Ella permaneció silenciosa y él se volvió para irse.
—No se vaya —le rogó Cathy—. ¿Qué piensa usted hacer?
—¿Hacer con qué?
—Conmigo.
El la volvió a mirar con renovado interés.
—¿Quiere que le diga la verdad? —respondió.
—¿Qué otra cosa si no podría interesarme?
—No estoy muy seguro, pero se lo voy a decir. Haré que se marche de aquí tan pronto como sea posible. Mi hermano se ha vuelto loco, pero yo le haré entrar en razón, aunque para ello tenga que apalearlo.
—¿Y se atrevería usted? Es un hombre muy fuerte.
—Puedo hacerlo muy bien.
Ella lo miraba asombrada.
—¿Dónde está ahora Adam?
—Ha ido al pueblo a buscar más de esas malditas medicinas para usted.
—Es usted un hombre malvado.
—¿Quiere saber lo que pienso? Pues que no soy ni la mitad de ruin que usted bajo esa piel tan bonita. Estoy seguro de que es usted un diablo.
Ella rió con suavidad.
—Entonces somos dos —dijo—. Charles, ¿cuánto tiempo me queda?
—¿Para qué?
—Antes de que usted me eche. Dígamelo con franqueza.
—Muy bien, pues se lo diré. Unos ocho o diez días. Tan pronto como pueda tenerse en pie.
—¿Y si yo no me quisiera marchar?
El la miró astutamente, casi contento ante la idea de la lucha inminente.
—Muy bien, pues entonces escúcheme: cuando usted estaba bajo los efectos del opio y de la morfina, habló más de la cuenta, y también en sueños.
—No lo creo.
El rió, porque habla observado cómo contraía rápidamente la boca.

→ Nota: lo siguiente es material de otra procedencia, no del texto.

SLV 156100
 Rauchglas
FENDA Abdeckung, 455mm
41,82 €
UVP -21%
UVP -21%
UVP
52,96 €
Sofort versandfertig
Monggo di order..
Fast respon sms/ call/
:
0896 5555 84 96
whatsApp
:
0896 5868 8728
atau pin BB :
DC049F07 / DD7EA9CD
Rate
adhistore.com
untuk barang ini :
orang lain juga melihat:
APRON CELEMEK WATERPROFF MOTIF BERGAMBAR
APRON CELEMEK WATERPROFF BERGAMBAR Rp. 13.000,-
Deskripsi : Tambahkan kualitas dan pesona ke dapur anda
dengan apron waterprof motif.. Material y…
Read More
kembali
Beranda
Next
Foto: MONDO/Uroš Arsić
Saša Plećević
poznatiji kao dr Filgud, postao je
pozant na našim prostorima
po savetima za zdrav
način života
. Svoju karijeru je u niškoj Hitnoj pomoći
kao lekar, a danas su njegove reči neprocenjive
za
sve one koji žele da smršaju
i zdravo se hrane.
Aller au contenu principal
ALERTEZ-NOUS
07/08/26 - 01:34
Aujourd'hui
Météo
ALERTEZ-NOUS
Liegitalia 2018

—No lo crea, pues. Si usted se marcha tan pronto como pueda, le prometo que no diré nada; pero si no quiere marcharse, Adam se enterará de todo, y el sheriff también.

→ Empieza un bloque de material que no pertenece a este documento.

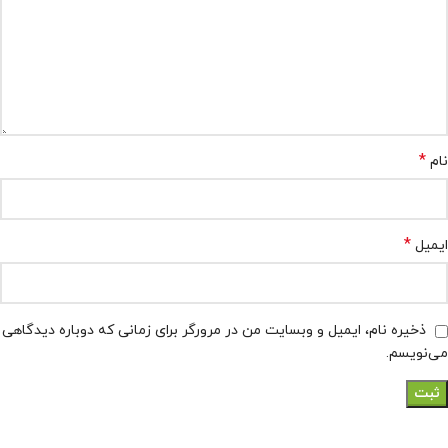
*
نام
*
ایمیل
ذخیره نام، ایمیل و وبسایت من در مرورگر برای زمانی که دوباره دیدگاهی
می‌نویسم.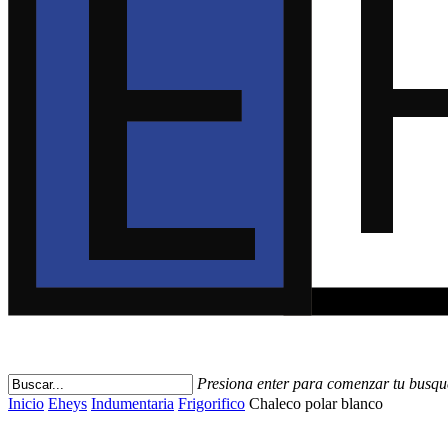
Presiona enter para comenzar tu busq
Close
Inicio
Eheys
Indumentaria
Frigorifico
Chaleco polar blanco
Search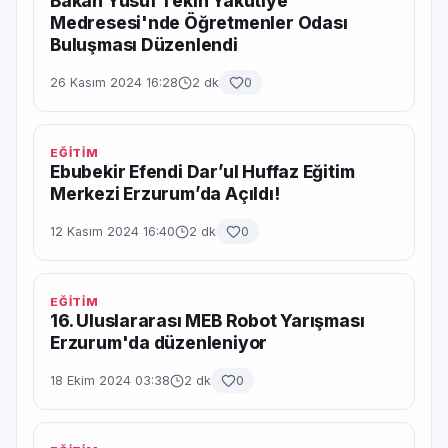
Bakan Yusuf Tekin Yakutiye
Medresesi'nde Öğretmenler Odası
Buluşması Düzenlendi
26 Kasım 2024 16:28
2 dk
0
EĞİTİM
Ebubekir Efendi Dar’ul Huffaz Eğitim
Merkezi Erzurum’da Açıldı!
12 Kasım 2024 16:40
2 dk
0
EĞİTİM
16. Uluslararası MEB Robot Yarışması
Erzurum'da düzenleniyor
18 Ekim 2024 03:38
2 dk
0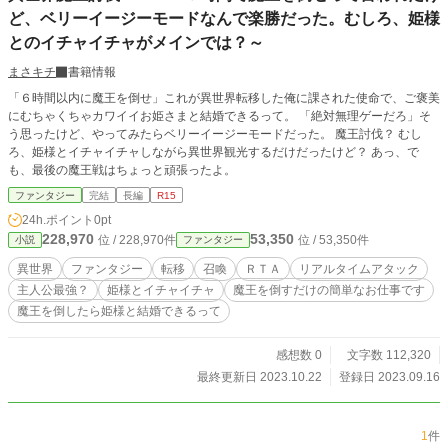
ど、ベリーイージーモードなんで楽勝だった。むしろ、姫様
とのイチャイチャがメインでは？～
まさキチ
書籍情報
「６時間以内に魔王を倒せ」これが異世界転移した俺に課された使命で、ご褒美
にむちゃくちゃカワイイお姫さまと結婚できるって。 「絶対無理ゲーだろ」そ
う思ったけど、やってみたらベリーイージーモードだった。 魔王討伐？ むし
ろ、姫様とイチャイチャしながら異世界観光するだけだったけど？ あっ、で
も、最後の魔王戦はちょっと頑張ったよ。
ファンタジー
完結
長編
R15
24h.ポイント
0pt
228,970
53,350
位 / 228,970件
位 / 53,350件
小説
ファンタジー
異世界
ファンタジー
転移
召喚
ＲＴＡ
リアルタイムアタック
主人公最強？
姫様とイチャイチャ
魔王を倒すだけの簡単なお仕事です
魔王を倒したら姫様と結婚できるって
感想数 0
文字数 112,320
最終更新日 2023.10.22
登録日 2023.09.16
1
件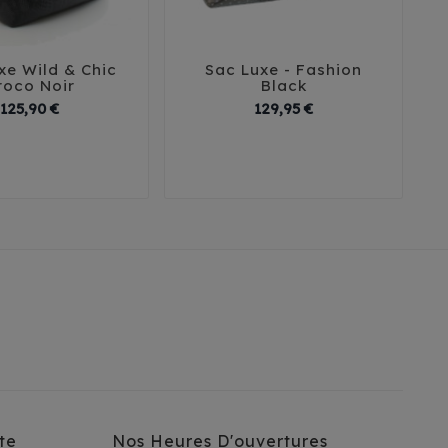
xe Wild & Chic
Sac Luxe - Fashion





roco Noir
Black
Prix
Prix
125,90 €
129,95 €
T2
T3
te
Nos Heures D'ouvertures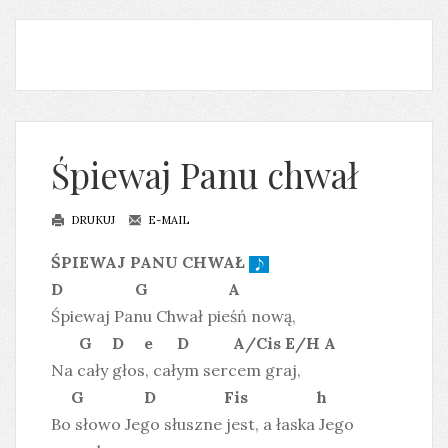
Śpiewaj Panu chwał
DRUKUJ
E-MAIL
ŚPIEWAJ PANU CHWAŁ
D G A
Śpiewaj Panu Chwał pieśń nową,
G D e D A/Cis E/H A
Na cały głos, całym sercem graj,
G D Fis h
Bo słowo Jego słuszne jest, a łaska Jego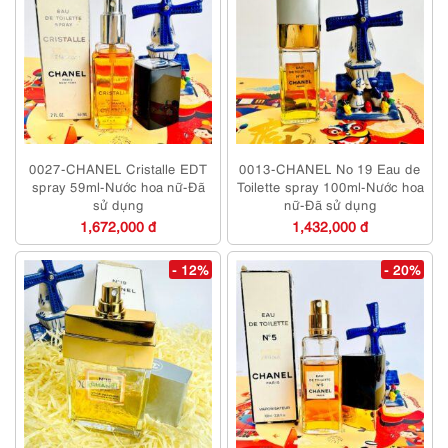
0027-CHANEL Cristalle EDT
0013-CHANEL No 19 Eau de
spray 59ml-Nước hoa nữ-Đã
Toilette spray 100ml-Nước hoa
sử dụng
nữ-Đã sử dụng
1,672,000 đ
1,432,000 đ
- 12%
- 20%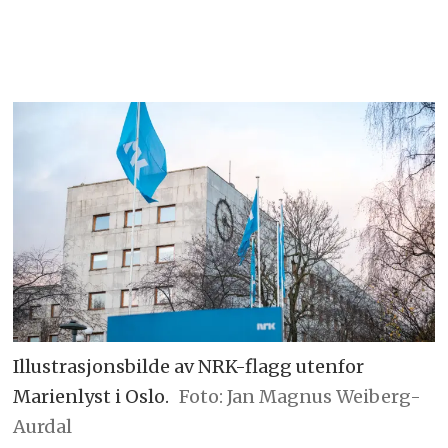
Illustrasjonsbilde av NRK-flagg utenfor
Marienlyst i Oslo.
Foto: Jan Magnus Weiberg-
Aurdal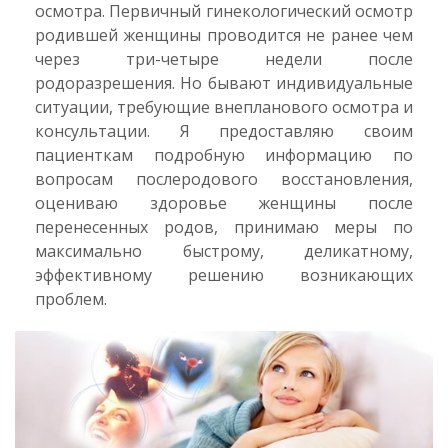
осмотра. Первичный гинекологический осмотр
родившей женщины проводится не ранее чем
через три-четыре недели после
родоразрешения. Но бывают индивидуальные
ситуации, требующие внепланового осмотра и
консультации. Я предоставляю своим
пациенткам подробную информацию по
вопросам послеродового восстановления,
оцениваю здоровье женщины после
перенесенных родов, принимаю меры по
максимально быстрому, деликатному,
эффективному решению возникающих
проблем.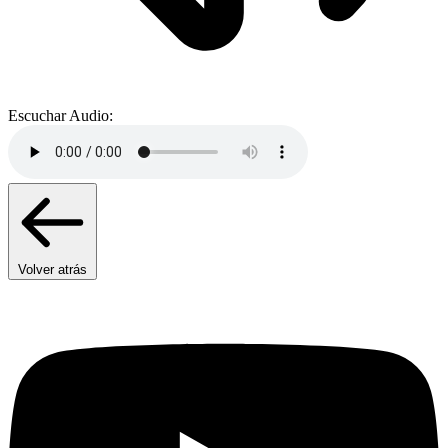
Escuchar Audio:
Volver atrás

—No puedo creer que haya dicho nada malo. ¿Qué podía haber dicho?
—No quiero discutir con usted. Además, tengo trabajo. Usted me ha preguntado y yo le he respondido.
Charles salió. Al llegar frente al gallinero, rió y se dio unos golpecitos en la pierna. "Creía que era más lista", se dijo. Y por primera vez en muchos días, se sintió mucho más tranquilo.
Charles la había asustado mucho. No había podido engañarlo, y eso la preocupaba. Era la única persona que conocía que utilizaba sus mismos métodos. Cathy podía leer sus pensamientos, y ello no la tranquilizaba en lo más mínimo. Se daba cuenta de que con él no servían sus triquiñuelas, y, por otra parte, se sentía necesitada de protección y descanso. Se encontraba sin dinero. Tenían que cuidar de ella y alimentarla por una temporada. Estaba cansada y enferma, pero su mente analizaba todas las posibilidades.
Adam volvió del pueblo con una botella de tónico. Le sirvió una cucharada.
—Tendrá muy mal gusto —le advirtió, pero le hará mucho bien. Ella lo tomó sin protestar y sin hacer demasiados aspavientos.
—Es usted muy bueno conmigo —dijo—. ¿Por qué lo hace?, me pregunto. Sólo le he traído quebraderos de cabeza.
—Nada de eso. Usted ha llenado de luz toda la casa. No la oigo nunca quejarse, a pesar de hallarse tan maltrecha.
—Es usted tan bueno, tan amable…
—Eso intento.
—¿Tiene que salir ahora? Por favor, quédese a hacerme compañía.
—Con mucho gusto. Ahora no tengo nada importante que hacer.
—Acerque una silla, Adam, y siéntese.
Una vez el joven hubo tomado asiento a su lado, ella le tendió la mano derecha, y él la tomó entre las suyas.
—Tan bueno y amable —repetía ella—. Adam, usted sabe guardar secretos y mantener una promesa, ¿no es verdad?
—Creo que si. ¿En qué piensa usted?
—Estoy sola y tengo miedo —exclamó la joven—. Tengo mucho miedo.
—¿Puedo serle de alguna ayuda?
—No creo que nadie pueda ayudarme.
—Dígame lo que le ocurre y veré si puedo hacerlo.
—Lo malo es que no puedo ni decírselo.